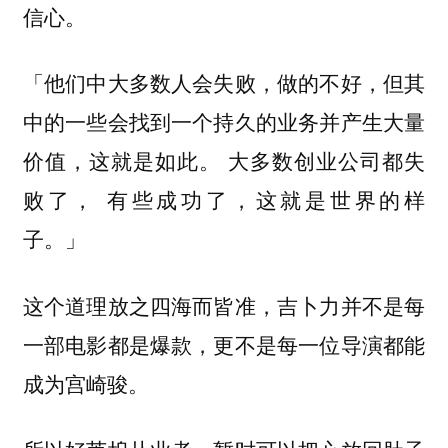
信心。
「他们中大多数人会失败，做的不好，但其
中的一些会找到一个持久的业务并产生大量
价值，这就是如此。
大多数创业公司都失
败了， 有些成功了，这就是世界的样
」
子。
这个道理放之四海而皆准，吉卜力并不是每
一部电影都是爆款，更不是每一位导演都能
成为宫崎骏。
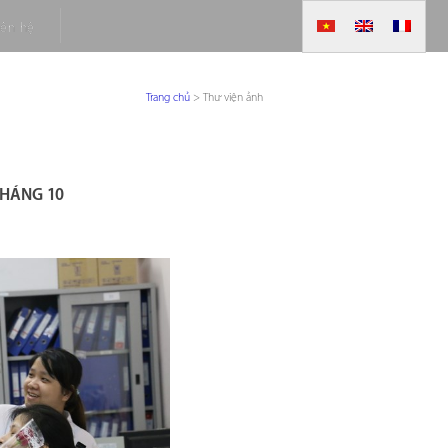
iên hệ
Trang chủ
>
Thư viện ảnh
THÁNG 10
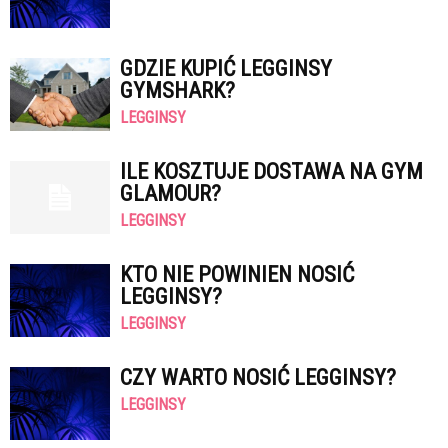
GDZIE KUPIĆ LEGGINSY
GYMSHARK?
LEGGINSY
ILE KOSZTUJE DOSTAWA NA GYM
GLAMOUR?
LEGGINSY
KTO NIE POWINIEN NOSIĆ
LEGGINSY?
LEGGINSY
CZY WARTO NOSIĆ LEGGINSY?
LEGGINSY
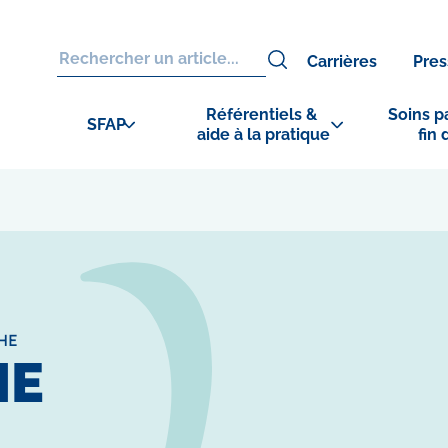
Carrières
Pres
Référentiels & 
Soins pa
SFAP
aide à la pratique
fin 
HE
HE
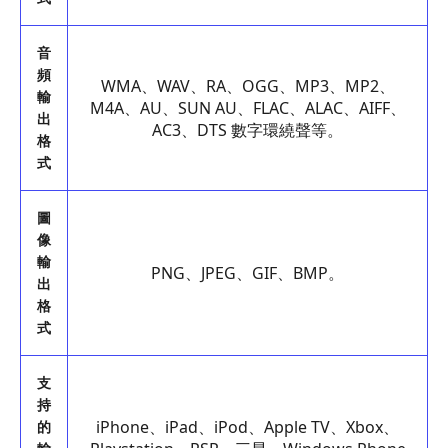
音
頻
WMA、WAV、RA、OGG、MP3、MP2、
輸
M4A、AU、SUN AU、FLAC、ALAC、AIFF、
出
AC3、DTS 數字環繞聲等。
格
式
圖
像
輸
PNG、JPEG、GIF、BMP。
出
格
式
支
持
iPhone、iPad、iPod、Apple TV、Xbox、
的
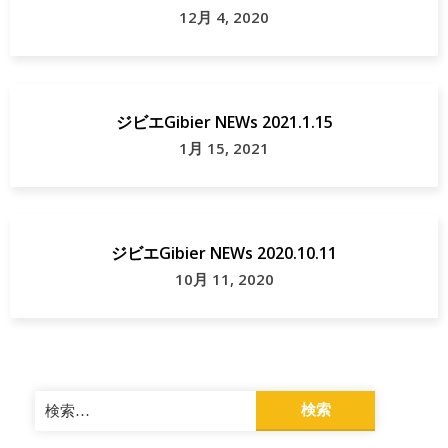
12月 4, 2020
ジビエGibier NEWs 2021.1.15
1月 15, 2021
ジビエGibier NEWs 2020.10.11
10月 11, 2020
検
索:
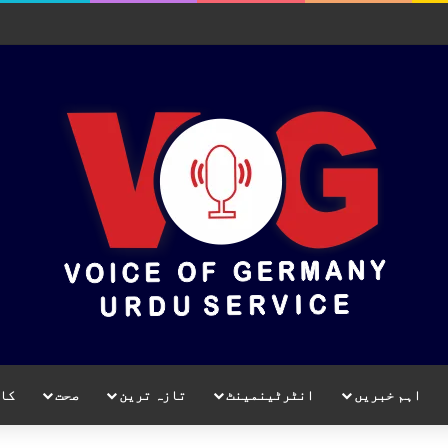
اہم خبریں
انٹرٹینمینٹ
تازہ ترین
صحت
کا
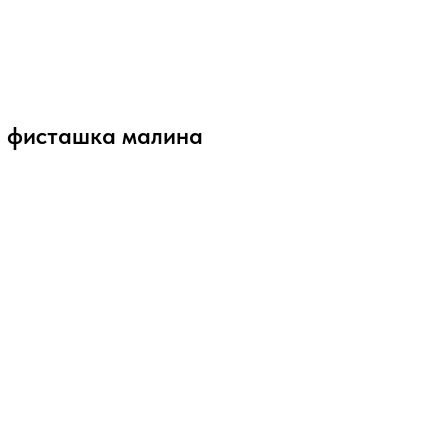
 фисташка малина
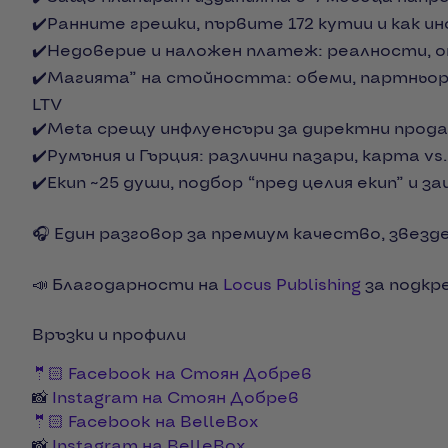
✔️Ранните грешки, първите 172 кутии и как
✔️Недоверие и наложен платеж: реалности, о
✔️Магията” на стойността: обеми, партньорств
LTV
✔️Meta срещу инфлуенсъри за директни прод
✔️Румъния и Гърция: различни пазари, карта vs
✔️Екип ~25 души, подбор “пред целия екип” и з
🎧 Един разговор за премиум качество, звезд
📣 Благодарности на
Locus Publishing
за подкр
Връзки и профили
🤵🏻 Facebook на Стоян Добрев
📸
Instagram на Стоян Добрев
🤵🏻 Facebook на BelleBox
📸
Instagram на BelleBox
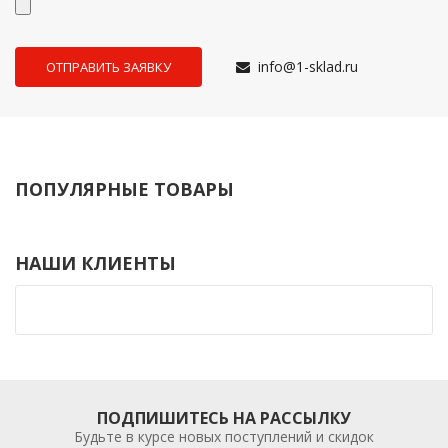
info@1-sklad.ru
ПОПУЛЯРНЫЕ ТОВАРЫ
НАШИ КЛИЕНТЫ
ПОДПИШИТЕСЬ НА РАССЫЛКУ
Будьте в курсе новых поступлений и скидок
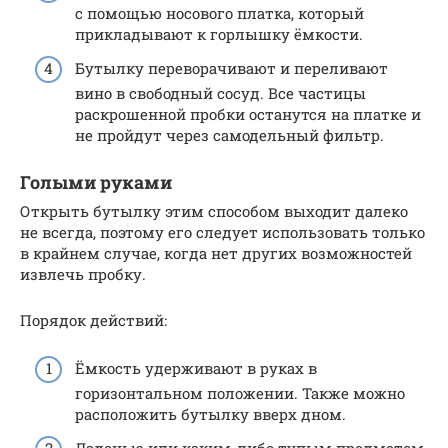
с помощью носового платка, который
прикладывают к горлышку ёмкости.
Бутылку переворачивают и переливают
вино в свободный сосуд. Все частицы
раскрошенной пробки останутся на платке и
не пройдут через самодельный фильтр.
Голыми руками
Открыть бутылку этим способом выходит далеко
не всегда, поэтому его следует использовать только
в крайнем случае, когда нет других возможностей
извлечь пробку.
Порядок действий:
Ёмкость удерживают в руках в
горизонтальном положении. Также можно
расположить бутылку вверх дном.
Ладонью или каким-либо тупым предметом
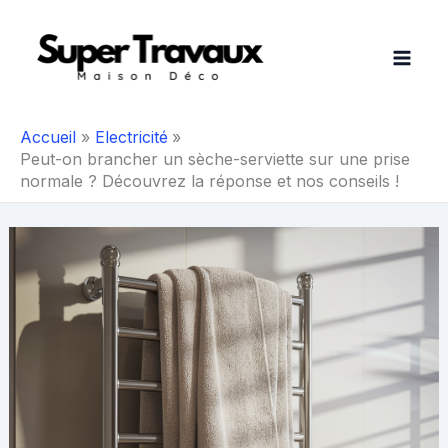
Aller
au
contenu
Accueil
Electricité
Peut-on brancher un sèche-serviette sur une prise
normale ? Découvrez la réponse et nos conseils !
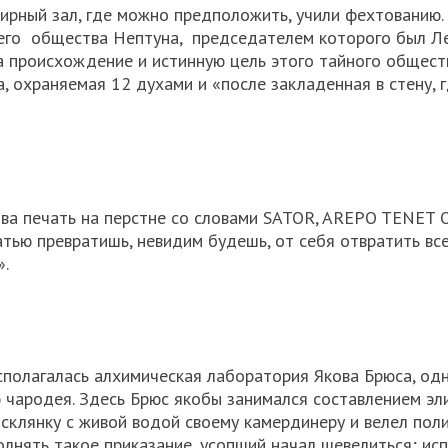
ирный зал, где можно предположить, учили фехтованию
оего общества Нептуна, председателем которого был Л
а происхождение и истинную цель этого тайного общест
, охраняемая 12 духами и «после закладенная в стену, г
ова печать на перстне со словами SATOR, AREPO TENET
атью превратишь, невидим будешь, от себя отвратить вс
».
сполагалась алхимическая лаборатория Якова Брюса, одн
 чародея. Здесь Брюс якобы занимался составлением эл
склянку с живой водой своему камердинеру и велел пол
олнять такое приказание, усопший начал шевелиться; ис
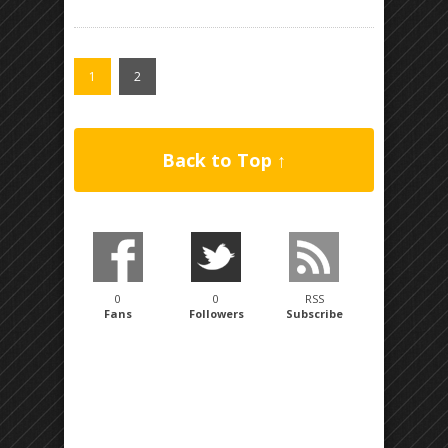
1
2
Back to Top ↑
0
0
RSS
Fans
Followers
Subscribe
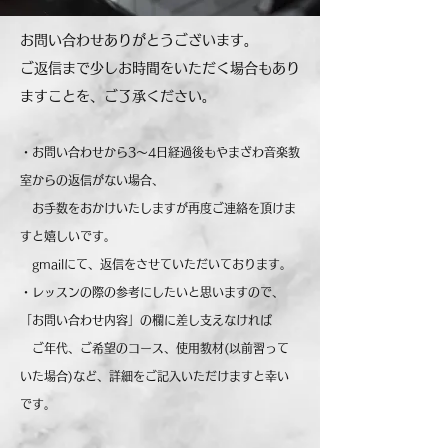
​お問い合わせありがとうございます。
ご返信まで少しお時間をいただく場合もあり
ますことを、ご了承ください。
・お問い合わせから3～4日経過後もやまざわ音楽教
室からの返信がない場合、
お手数をおかけいたしますが再度ご連絡を頂けま
すと嬉しいです。
gmailにて、返信をさせていただいております。
​・レッスンの際の参考にしたいと思いますので、
「お問い合わせ内容」の欄に差し支えなければ
ご年代、ご希望のコース、使用教材(以前習って
いた場合)など、詳細をご記入いただけますと幸い
です。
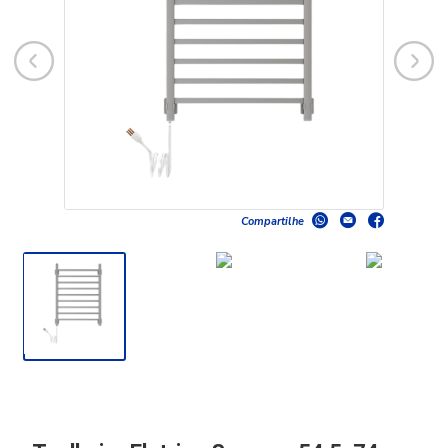
Compartilhe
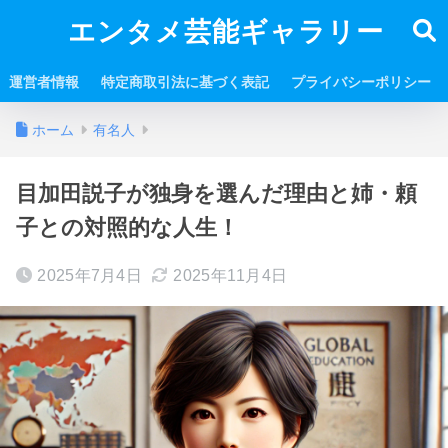
エンタメ芸能ギャラリー
運営者情報
特定商取引法に基づく表記
プライバシーポリシー
ホーム
有名人
目加田説子が独身を選んだ理由と姉・頼
子との対照的な人生！
2025年7月4日
2025年11月4日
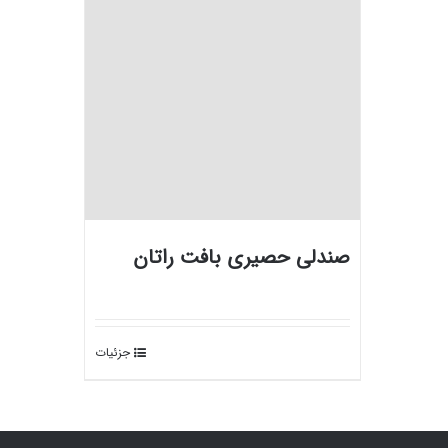
صندلی حصیری بافت راتان
جزئیات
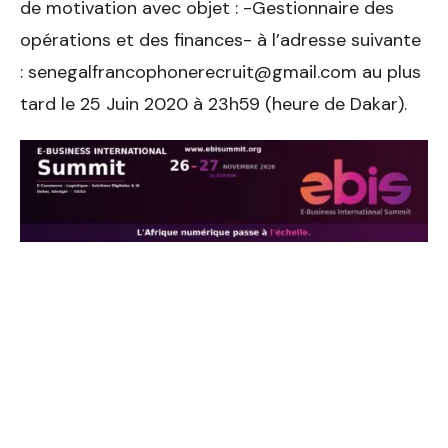
de motivation avec objet : -Gestionnaire des
opérations et des finances- à l’adresse suivante
: senegalfrancophonerecruit@gmail.com au plus
tard le 25 Juin 2020 à 23h59 (heure de Dakar).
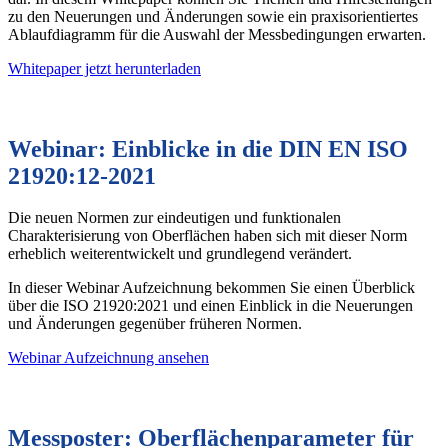
zu den Neuerungen und Änderungen sowie ein praxisorientiertes
Ablaufdiagramm für die Auswahl der Messbedingungen erwarten.
Whitepaper jetzt herunterladen
Webinar: Einblicke in die DIN EN ISO
21920:12-2021
Die neuen Normen zur eindeutigen und funktionalen
Charakterisierung von Oberflächen haben sich mit dieser Norm
erheblich weiterentwickelt und grundlegend verändert.
In dieser Webinar Aufzeichnung bekommen Sie einen Überblick
über die ISO 21920:2021 und einen Einblick in die Neuerungen
und Änderungen gegenüber früheren Normen.
Webinar Aufzeichnung ansehen
Messposter: Oberflächenparameter für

■ **Problem statement**
I'd like the lines above repeated exactly, from the one that contains "прикладывают к горлышку ёмкости." through the one that contains "чародея. Здесь Брюс", with no pictures.

■ **Solution for this task**
прикладывают к горлышку ёмкости.
Бутылку переворачивают и переливают
вино в свободный сосуд. Все частицы
раскрошенной пробки останутся на платке и
не пройдут через самодельный фильтр.
Голыми руками
Открыть бутылку этим способом выходит далеко
не всегда, поэтому его следует использовать только
в крайнем случае, когда нет других возможностей
извлечь пробку.
Порядок действий:
Ёмкость удерживают в руках в
горизонтальном положении. Также можно
расположить бутылку вверх дном.
Ладонью или каким-либо тупым предметом
Aller
au
contenu
Accueil
Electricité
Peut-on brancher un sèche-serviette sur une prise
normale ? Découvrez la réponse et nos conseils !
ирный зал, где можно предположить, учили фехтованию
оего общества Нептуна, председателем которого был Л
а происхождение и истинную цель этого тайного общест
, охраняемая 12 духами и «после закладенная в стену, г
ова печать на перстне со словами SATOR, AREPO TENET
атью превратишь, невидим будешь, от себя отвратить вс
».
сполагалась алхимическая лаборатория Якова Брюса, одн
 чародея. Здесь Брюс якобы занимался составлением эл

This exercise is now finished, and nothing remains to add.